Limitations & Future Work

  • Using only 10 development documents is risky due to sample selection bias; the dominant error patterns found may not represent those of the entire dataset.
  • Stopping conditions depend on IAA/F1 changes on a small sample, which is statistically unstable and may lead to premature stopping or the retention of accidentally effective rules.
  • Moderation only handles the most frequent discrepancy group per round, potentially ignoring multiple medium-frequency but important error types.
  • This study focuses on span+type for biomedical NER; it is unclear if relation extraction, event extraction, or multi-label subjective annotation would benefit similarly.
  • Future work could involve human experts auditing LLM-generated guideline edits to create semi-automated moderation rather than fully automatic acceptance.
  • vs.
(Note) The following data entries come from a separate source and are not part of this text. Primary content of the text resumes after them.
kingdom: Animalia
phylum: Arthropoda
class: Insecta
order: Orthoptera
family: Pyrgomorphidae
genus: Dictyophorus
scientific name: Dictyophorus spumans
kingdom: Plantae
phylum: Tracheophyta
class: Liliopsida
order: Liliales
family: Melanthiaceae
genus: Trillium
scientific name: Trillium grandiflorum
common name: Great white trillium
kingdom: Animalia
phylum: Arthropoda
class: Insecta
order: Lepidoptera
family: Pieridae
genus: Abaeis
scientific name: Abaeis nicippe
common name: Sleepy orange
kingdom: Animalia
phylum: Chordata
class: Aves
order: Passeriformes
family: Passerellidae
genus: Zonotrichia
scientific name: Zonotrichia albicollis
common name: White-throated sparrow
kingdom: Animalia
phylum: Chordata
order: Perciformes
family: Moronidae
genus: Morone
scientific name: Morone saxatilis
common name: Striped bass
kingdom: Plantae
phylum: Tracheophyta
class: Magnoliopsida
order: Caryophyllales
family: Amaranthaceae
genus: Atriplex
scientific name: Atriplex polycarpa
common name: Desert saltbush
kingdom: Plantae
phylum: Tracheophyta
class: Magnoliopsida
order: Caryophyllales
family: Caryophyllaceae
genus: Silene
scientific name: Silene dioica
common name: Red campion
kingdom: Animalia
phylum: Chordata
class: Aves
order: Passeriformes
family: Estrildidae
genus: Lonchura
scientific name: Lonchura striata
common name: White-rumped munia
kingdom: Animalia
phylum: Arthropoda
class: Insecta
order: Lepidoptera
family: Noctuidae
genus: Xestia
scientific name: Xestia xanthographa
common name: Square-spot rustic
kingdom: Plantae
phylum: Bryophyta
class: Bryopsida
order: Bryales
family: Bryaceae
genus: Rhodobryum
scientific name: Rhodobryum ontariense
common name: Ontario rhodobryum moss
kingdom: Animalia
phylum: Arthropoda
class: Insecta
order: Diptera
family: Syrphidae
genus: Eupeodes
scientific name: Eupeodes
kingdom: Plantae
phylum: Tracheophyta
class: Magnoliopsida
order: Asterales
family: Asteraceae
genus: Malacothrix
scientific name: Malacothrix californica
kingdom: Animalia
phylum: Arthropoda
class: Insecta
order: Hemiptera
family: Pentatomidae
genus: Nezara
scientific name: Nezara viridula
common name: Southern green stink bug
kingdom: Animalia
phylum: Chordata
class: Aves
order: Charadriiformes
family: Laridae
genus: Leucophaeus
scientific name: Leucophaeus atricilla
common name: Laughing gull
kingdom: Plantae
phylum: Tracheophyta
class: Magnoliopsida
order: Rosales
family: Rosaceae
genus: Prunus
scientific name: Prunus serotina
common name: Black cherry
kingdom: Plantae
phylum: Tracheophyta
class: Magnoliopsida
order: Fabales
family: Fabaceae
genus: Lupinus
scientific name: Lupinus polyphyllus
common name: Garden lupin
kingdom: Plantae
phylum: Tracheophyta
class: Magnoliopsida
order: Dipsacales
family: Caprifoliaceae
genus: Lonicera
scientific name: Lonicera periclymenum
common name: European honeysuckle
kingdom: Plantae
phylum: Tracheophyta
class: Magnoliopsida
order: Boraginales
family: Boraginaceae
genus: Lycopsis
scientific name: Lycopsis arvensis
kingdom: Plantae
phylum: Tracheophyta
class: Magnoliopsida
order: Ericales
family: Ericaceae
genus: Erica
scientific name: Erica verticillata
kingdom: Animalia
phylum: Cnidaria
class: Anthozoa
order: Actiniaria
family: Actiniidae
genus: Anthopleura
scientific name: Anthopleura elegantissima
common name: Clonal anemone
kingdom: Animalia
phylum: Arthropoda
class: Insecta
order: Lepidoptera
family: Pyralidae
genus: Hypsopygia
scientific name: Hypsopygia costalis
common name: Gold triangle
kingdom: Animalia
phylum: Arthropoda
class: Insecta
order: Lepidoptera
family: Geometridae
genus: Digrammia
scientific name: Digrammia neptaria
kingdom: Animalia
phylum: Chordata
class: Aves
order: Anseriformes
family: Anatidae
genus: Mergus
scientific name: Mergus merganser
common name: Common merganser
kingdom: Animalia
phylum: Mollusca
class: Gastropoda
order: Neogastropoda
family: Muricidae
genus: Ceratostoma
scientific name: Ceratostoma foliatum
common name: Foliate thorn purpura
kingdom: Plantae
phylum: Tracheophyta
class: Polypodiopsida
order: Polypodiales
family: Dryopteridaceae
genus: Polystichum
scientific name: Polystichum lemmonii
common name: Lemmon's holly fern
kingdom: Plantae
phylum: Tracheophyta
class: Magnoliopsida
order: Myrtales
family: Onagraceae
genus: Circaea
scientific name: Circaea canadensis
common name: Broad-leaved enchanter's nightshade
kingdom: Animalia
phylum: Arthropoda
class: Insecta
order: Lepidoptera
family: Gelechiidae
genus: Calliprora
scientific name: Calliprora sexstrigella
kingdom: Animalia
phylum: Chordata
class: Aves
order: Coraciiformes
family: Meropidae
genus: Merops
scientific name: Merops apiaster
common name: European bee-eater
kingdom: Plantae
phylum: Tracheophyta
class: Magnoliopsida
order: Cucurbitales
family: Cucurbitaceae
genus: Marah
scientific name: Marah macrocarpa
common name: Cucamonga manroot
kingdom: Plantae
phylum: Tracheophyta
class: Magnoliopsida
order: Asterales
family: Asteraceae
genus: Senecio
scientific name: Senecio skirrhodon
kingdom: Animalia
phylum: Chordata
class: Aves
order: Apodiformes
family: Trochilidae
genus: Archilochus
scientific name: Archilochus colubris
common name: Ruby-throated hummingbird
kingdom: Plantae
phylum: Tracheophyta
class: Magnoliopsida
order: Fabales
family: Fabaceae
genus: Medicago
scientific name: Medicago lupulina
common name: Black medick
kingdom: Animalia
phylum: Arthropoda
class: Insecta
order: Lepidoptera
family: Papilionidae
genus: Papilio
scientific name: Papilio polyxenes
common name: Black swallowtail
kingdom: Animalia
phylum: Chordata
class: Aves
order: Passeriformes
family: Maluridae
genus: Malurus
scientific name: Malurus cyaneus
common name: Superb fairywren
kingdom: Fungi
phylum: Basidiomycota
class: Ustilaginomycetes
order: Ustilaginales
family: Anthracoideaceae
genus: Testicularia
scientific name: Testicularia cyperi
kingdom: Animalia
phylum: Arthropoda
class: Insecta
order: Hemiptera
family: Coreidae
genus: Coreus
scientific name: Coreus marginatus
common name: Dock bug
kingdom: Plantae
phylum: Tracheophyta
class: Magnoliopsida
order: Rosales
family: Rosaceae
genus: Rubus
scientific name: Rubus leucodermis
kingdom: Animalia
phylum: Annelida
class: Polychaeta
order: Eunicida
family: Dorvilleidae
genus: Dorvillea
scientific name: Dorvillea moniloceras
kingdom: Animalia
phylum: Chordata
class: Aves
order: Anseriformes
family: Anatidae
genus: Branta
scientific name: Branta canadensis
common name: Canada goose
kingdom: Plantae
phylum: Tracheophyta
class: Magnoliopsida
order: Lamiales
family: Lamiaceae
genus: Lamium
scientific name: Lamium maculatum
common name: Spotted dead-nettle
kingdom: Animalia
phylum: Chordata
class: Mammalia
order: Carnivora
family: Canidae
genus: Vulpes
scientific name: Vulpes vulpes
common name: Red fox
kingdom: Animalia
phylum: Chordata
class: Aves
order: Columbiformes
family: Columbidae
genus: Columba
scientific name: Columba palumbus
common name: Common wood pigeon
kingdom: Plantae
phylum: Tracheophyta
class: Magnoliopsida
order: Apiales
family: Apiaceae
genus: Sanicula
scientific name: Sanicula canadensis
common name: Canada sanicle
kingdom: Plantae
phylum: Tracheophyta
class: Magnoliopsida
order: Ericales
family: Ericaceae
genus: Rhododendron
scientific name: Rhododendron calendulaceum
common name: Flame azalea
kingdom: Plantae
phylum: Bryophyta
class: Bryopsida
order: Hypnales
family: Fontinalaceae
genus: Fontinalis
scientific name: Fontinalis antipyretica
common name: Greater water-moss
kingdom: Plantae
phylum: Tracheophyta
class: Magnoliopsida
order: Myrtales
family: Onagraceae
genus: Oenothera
Direct LLM Annotation: Prompt-only methods rely on the model's existing knowledge, which often conflicts with gold conventions; guideline prompts make project rules explicit.
  • vs. Few-shot Annotation: Few-shot provides examples but does not necessarily explain the underlying rules; guideline refinement produces readable, reusable rule text.
  • vs. Manual Moderation: Human moderation is more reliable but costly; LLM moderation can serve as an early draft generator to help experts quickly locate rule gaps.
  • Inspiration: For high-requirement data annotation tasks, prioritizing a "LLM-readable and human-auditable" guideline is more sustainable than simple prompt tuning or stacking examples.

Rating

  • Novelty: ⭐⭐⭐⭐☆ Formalizing the migration of annotation moderation to LLM annotation is highly practical; the method is simple, but the problem identification is precise.
  • Experimental Thoroughness: ⭐⭐⭐⭐☆ Covers three biomedical datasets, three model families, and reasoning comparisons; cross-task generalization still requires more validation.
  • Writing Quality: ⭐⭐⭐⭐☆ Clear hypotheses, complete experimental design and error analysis, and thorough discussion of limitations.
  • Value: ⭐⭐⭐⭐⭐ Highly valuable for building auditable and reusable LLM annotation pipelines, especially for expert-domain corpora construction.